Um den Tod von Inge Sch. wird es in der Anklage nur am Rande gehen. Um sie ging es aber bei dem Streit zwischen Hans Will und Martin K., der in dem grausamen Mord endete. Die 72-jährige Inge war im Jahr 2007 tot im Teich des Floraparks gefunden worden. Der Professor war davon überzeugt, dass dies kein natürlicher Tod war und dass seine späteren Mörder etwas damit zu tun hatten. Er hatte Aufzeichnungen angefertigt und wollte diese zur Polizei bringen. Schwierigkeiten hätten die beiden Angeklagten dadurch aber nicht bekommen, denn auch bei einer erneuten Obduktion hatte die Polizei keine Anzeichen für ein Fremdverschulden gefunden. Aber Will ging seinen Mördern damit "auf die Nerven", wie sie als "Begründung" für ihre Tat sagen.
Drei Wochen nach dem Mord wird im Florapark ein fröhliches Fest gefeiert. "So bunt wie die Welt" lautet das Motto. Mehr als tausend Besucher kommen. Es gibt Torwandschießen, eine Hüpfburg, Bastelangebote und Kinderschminken. Bezirksvorsteher Udo Figge ist der Schirmherr des Festes. Er weist auf die Bedeutung des Floraparks als die "grüne Lunge hier in Bilk" hin.

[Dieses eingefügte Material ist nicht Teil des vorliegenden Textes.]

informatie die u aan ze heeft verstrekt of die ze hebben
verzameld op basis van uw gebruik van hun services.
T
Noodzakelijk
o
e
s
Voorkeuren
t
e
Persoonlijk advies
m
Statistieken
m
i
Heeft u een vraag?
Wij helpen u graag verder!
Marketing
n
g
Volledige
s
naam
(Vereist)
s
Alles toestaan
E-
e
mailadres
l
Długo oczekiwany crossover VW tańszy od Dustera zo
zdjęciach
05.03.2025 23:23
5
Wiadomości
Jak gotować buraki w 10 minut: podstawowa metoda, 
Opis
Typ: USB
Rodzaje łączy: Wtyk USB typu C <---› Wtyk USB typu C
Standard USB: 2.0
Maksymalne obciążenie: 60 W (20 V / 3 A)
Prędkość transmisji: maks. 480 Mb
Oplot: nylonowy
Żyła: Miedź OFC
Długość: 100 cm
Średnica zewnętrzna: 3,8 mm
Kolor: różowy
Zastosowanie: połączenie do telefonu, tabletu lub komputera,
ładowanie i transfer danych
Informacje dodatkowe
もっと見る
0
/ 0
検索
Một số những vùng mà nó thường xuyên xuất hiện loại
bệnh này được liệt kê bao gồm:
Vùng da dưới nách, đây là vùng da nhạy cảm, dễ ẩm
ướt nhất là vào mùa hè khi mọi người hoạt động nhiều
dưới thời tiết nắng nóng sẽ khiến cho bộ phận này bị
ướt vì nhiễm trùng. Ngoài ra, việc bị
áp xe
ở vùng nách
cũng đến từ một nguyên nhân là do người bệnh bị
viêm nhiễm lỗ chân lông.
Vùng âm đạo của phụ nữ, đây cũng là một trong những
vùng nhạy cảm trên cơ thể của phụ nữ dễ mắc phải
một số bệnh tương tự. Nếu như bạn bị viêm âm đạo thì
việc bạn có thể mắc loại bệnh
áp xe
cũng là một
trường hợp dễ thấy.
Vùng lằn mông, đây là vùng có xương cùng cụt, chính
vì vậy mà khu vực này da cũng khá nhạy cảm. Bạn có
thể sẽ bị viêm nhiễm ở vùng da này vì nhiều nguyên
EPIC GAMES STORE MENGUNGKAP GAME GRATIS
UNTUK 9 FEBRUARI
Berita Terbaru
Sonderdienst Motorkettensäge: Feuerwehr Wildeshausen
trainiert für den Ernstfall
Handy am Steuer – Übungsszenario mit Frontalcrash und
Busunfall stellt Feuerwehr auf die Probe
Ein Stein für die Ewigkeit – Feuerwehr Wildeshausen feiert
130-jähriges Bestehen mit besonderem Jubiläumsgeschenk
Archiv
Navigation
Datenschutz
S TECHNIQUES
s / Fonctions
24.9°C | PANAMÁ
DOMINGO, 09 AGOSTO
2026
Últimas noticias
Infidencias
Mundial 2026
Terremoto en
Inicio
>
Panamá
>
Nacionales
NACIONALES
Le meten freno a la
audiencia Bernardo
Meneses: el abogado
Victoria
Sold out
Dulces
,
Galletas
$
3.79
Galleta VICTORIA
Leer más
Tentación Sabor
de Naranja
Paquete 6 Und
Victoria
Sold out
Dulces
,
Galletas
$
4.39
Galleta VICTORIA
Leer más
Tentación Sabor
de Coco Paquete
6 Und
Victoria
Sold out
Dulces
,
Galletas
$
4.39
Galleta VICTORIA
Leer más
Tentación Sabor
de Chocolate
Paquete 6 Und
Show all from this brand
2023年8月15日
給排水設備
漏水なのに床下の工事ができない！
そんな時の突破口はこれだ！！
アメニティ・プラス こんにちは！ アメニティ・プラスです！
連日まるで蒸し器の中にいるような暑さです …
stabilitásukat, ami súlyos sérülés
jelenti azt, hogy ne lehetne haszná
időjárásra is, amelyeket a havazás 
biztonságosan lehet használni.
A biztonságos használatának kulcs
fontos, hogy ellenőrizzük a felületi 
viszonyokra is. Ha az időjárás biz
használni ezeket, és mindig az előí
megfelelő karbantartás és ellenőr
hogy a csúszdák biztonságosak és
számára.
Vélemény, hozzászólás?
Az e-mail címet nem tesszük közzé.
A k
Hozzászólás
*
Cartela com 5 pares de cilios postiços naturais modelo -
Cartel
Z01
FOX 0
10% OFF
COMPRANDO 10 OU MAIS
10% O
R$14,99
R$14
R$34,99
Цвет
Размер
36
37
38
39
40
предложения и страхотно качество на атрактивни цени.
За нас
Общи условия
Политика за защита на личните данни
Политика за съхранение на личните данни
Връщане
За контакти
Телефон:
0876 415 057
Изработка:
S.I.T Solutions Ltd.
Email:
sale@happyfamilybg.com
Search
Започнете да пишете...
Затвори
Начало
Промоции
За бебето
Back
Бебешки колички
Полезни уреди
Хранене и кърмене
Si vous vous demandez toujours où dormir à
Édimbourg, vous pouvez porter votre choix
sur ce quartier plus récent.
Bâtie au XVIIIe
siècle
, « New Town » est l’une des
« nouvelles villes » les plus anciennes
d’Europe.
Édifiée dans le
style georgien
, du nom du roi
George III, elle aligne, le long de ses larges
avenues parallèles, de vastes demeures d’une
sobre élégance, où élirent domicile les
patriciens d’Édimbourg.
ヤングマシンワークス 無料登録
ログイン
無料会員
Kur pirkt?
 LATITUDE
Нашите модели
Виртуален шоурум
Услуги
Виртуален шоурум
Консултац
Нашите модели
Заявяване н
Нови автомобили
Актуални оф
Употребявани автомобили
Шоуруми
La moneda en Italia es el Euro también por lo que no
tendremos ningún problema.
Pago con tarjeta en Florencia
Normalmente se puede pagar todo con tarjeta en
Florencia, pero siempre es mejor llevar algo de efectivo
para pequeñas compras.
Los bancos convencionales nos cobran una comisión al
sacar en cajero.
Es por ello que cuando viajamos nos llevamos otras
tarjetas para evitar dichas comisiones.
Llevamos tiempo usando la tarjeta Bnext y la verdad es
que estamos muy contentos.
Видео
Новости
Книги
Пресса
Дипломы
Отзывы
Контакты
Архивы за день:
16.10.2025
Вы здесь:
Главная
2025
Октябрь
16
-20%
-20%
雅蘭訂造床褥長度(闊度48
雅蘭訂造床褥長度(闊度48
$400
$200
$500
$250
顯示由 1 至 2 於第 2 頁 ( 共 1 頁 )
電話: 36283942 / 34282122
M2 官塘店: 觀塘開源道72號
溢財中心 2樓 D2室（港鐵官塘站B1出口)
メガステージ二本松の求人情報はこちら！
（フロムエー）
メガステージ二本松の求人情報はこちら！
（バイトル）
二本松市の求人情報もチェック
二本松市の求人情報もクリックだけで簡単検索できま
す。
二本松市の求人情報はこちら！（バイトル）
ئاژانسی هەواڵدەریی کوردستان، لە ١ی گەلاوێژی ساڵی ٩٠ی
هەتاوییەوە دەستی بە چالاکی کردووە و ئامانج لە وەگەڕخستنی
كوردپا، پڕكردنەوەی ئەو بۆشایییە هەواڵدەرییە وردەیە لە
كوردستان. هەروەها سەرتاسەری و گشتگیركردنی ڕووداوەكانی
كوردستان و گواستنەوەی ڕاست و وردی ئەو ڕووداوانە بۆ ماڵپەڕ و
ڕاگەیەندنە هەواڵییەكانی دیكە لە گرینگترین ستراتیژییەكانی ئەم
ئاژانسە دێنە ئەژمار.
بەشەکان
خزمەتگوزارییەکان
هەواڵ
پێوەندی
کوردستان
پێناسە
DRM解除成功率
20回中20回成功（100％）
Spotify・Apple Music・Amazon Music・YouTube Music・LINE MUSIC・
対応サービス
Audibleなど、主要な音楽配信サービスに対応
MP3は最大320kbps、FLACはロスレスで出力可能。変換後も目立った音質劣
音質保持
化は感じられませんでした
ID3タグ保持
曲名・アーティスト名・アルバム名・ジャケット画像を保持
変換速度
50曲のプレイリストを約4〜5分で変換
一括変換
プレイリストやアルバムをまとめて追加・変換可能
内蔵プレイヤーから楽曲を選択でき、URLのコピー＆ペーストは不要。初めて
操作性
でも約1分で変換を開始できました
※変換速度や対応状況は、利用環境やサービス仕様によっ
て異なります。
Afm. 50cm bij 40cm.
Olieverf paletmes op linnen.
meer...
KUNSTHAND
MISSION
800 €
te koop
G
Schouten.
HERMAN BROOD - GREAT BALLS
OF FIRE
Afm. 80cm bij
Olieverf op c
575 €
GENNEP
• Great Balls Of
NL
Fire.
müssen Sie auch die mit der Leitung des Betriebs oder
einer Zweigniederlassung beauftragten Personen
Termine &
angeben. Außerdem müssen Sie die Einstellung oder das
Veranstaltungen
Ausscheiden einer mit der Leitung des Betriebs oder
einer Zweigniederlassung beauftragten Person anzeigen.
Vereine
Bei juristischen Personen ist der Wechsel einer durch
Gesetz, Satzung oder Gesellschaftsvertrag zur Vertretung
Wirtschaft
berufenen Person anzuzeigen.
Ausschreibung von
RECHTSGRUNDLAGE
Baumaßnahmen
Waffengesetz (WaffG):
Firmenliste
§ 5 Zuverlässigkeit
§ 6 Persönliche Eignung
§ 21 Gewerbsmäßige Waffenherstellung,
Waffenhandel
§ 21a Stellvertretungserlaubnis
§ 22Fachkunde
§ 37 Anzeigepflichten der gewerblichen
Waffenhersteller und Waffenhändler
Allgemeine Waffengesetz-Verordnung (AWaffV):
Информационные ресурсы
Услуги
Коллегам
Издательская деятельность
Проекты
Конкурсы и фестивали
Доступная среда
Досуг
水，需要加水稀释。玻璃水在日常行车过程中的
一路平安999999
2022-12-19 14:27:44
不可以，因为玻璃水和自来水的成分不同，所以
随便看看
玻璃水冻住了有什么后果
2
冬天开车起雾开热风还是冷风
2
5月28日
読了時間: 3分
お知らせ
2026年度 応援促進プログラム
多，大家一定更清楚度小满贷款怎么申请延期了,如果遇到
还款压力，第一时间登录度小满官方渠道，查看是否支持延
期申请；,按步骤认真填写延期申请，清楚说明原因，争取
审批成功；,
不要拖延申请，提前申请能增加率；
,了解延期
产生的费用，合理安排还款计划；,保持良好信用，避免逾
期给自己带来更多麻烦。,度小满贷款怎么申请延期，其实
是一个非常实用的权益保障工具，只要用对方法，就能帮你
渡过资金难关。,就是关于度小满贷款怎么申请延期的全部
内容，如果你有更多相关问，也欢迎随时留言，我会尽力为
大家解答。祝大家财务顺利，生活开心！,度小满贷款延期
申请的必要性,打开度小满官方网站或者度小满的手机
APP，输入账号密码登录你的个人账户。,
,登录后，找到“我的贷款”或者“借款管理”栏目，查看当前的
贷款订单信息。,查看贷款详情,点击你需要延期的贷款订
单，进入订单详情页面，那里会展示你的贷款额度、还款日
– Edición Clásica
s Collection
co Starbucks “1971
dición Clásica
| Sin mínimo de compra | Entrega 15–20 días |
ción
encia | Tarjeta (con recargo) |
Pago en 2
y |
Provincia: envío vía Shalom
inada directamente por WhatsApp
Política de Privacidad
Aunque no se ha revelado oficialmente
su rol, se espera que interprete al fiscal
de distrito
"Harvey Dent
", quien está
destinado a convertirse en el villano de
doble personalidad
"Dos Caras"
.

Die Politik beschäftigt sich inzwischen mit der Sicherheit des Parks. Polizei und Ordnungsdienst sollen ihm mehr Aufmerksamkeit schenken, die Eingänge werden umgestaltet und der Spielplatz saniert. Zudem sind Streetworker im Einsatz. Die Anwohner fühlen sich trotzdem unsicher. Ihre Kinder lassen die meisten hier nicht mehr spielen. Bei einsetzender Dunkelheit meiden sie den Park.
Der Prozess gegen Martin K. und Simon T. wird vermutlich in einigen Wochen beginnen, ein genauer Termin steht noch nicht fest.